Water is a resource that is taken advantage of by students my age every day. I see kids throwing bottles of water on each other for their birthdays and kids who drink half a bottle of water and then throw it away. I am always aware and conscious of how much water I use and I try to conserve as much as possible everyday. I drink filtered tap water from my reusable water bottle and I never buy single use plastic bottles. My showers are usually five minutes or less, and while I lather, I turn off the water. I never keep the water on while I brush my teeth or while I wash the dishes.
Although I do these small things, I can’t say that I see my fellow classmates and friends do the same. An example is my best friend who takes twenty minute showers and keeps the water running while he brushes his teeth. I try to help give him tips on how to work on conserving water, but he finds it to difficult or pointless. That is the kind of attitude most kids at my age have.
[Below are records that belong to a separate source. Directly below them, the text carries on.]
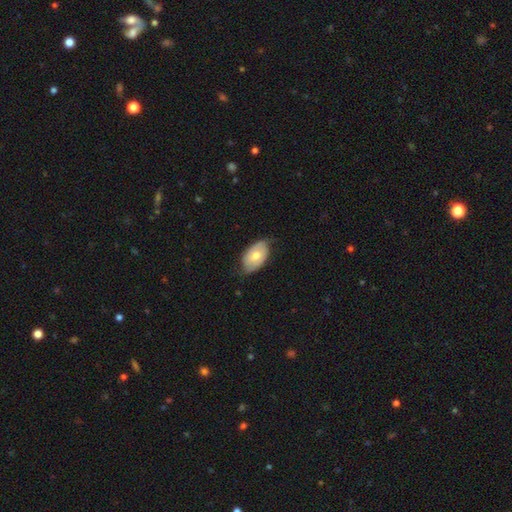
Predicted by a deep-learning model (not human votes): Q: Smooth or featured?
A: smooth (55%); runner-up: featured or disk (39%)
Q: How rounded?
A: in between (92%); runner-up: round (6%)
Q: Merging?
A: none (65%); runner-up: minor disturbance (28%)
Unfortunately they feel that recycling and picking up trash isn’t a true solution to anything.
If every kid at my age grew up with the ideas of conservation and ways to help the planet then we would have a much cleaner and different world. Educating kids about where their water comes from and why it is so important to conserve water would benefit them so much. The key is for kids to understand why they are doing something, because if an authority figure wants them to change then odds are they won’t. The reason why water is such a valuable resource in San Diego in particular is because of our climate and location. We only get 10-20 % of our water from rainfall and we rely on the Colorado River and Northern California for the rest. Our weather in San Diego is sunny and dry about 264 days a year. Our climate and location makes us as residents very reliant on the 480 million gallons of water we import each day.
The simplest things a high school student can do are taking short showers, turning off the faucet when they don’t need it on, and to never waste water. I cringe when I see people over watering their lawns or washing down their driveways. It is the equivalent to pouring money down the drain in my eyes. My neighbor is a person who totally overuses water every single day. She washes down her driveway three to four times a week and fills her trash can to the brim and then flushes it into the storm drain every week. I have never understood why she does this but I have asked her before why she does and she responded with, “Because this is a free country!” I couldn’t believe it! I am very wary about my future and my children’s future because our valuable resources are being washed down people’s driveways like my neighbor everyday. So make sure to get the word out to your friends and family about little things they can do to help conserve and reuse water in their everyday lives.